Presently these systems are very expensive (US $ 50 for a handheld
flashlight). Hence R&D is required
in essentially three areas namely: development of very efficient and
lightweight PMDC motor (40-50 W), development of efficient capacitors with
suitable electronics as a substitute for batteries, and development of cheap
LED units. A cycle powered unit in
which the members of a household can take turns to charge the battery and which
will give 3-4 hours of light will be a great boon for rural areas. This may be akin to Mahatma Gandhi’s charkha
except it will produce electricity instead of spinning cotton and in Gandhian analogy
may help in sustainable development. Use
of LEDs with efficient batteries will also be helpful in using photovoltaic
(PV) units for lighting. Presently,
because of poor efficiency of batteries and light sources, a relatively bigger area
of PV panels is required. This increases
the cost of the system since PV panels are the biggest component in the cost of
these units.
Similarly
majority of rural households use biomass cookstoves for cooking no matter what
their economic strata are. The stoves are
very inefficient and smoky with about 10-15% cooking efficiency. An extremely efficient thermoelectric device
attached to the stove can produce 50-60 W of D.C. power. This power can be stored in suitable high
efficiency batteries for lighting. At
the same time part of the power can also be used to run a small fan for the
cookstoves. Recent biomass cookstove
designs have shown that air draft powered by a 5-10 W fan can double the
efficiencies of these stoves. A small
fan may also be useful in creating gasification in the stove, which can further
help the combustion process. Recent
developments in nanotechnology and new materials has also shown that very
efficient thermoelectric elements and
thermionic devices can be developed [1].
====
## Exercises
a. List the three areas in which the rural lighting passage says R&D is required.
b. Write the next few sentences of the passage on rural lighting and cookstoves, picking up after its final sentence.
The records that come next have no connection to the passage on rural lighting and cookstoves.

## Material
====
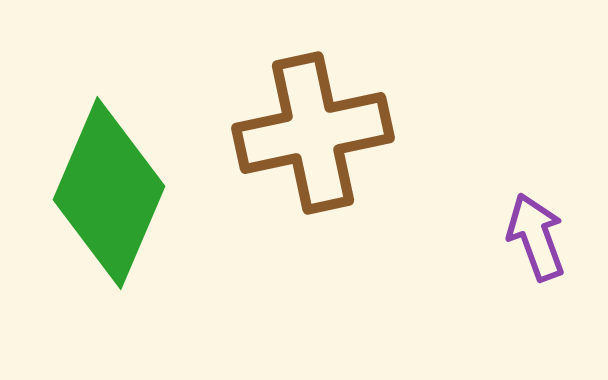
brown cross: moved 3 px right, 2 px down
====
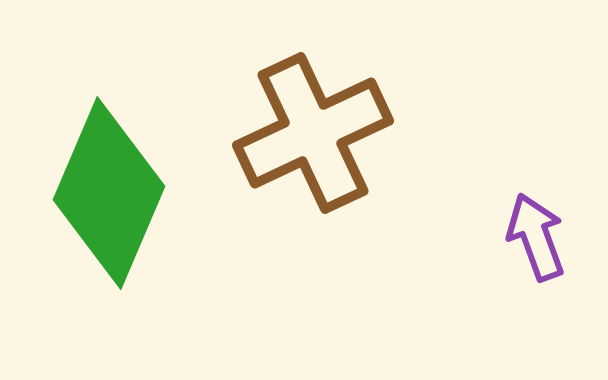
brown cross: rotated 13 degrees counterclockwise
====
## Responses per task
a.
- Development of a very efficient and lightweight PMDC motor (40-50 W)
- Development of efficient capacitors with suitable electronics as a substitute for batteries
- Development of cheap LED units

b.
Some of these thermoelectric elements have been able to break the ZT
barrier of 1 and have reached a figure of 2.4.
ZT is a figure of merit which shows how good the device is in converting
heat to electricity. The higher the ZT,
the more efficient is the device. Materials experts think this is only the
beginning and predict that in 5-10 years these materials will form the basis of
solid state refrigerators (via Peltier effect) and small scale power generators
(via Seebeck effect). Similarly
nanotechnology has been used in making an efficient thermionic device for power
generation. R&D is therefore necessary in developing these devices
economically for cookstoves so that high temperature and soot loading can be
tolerated by them.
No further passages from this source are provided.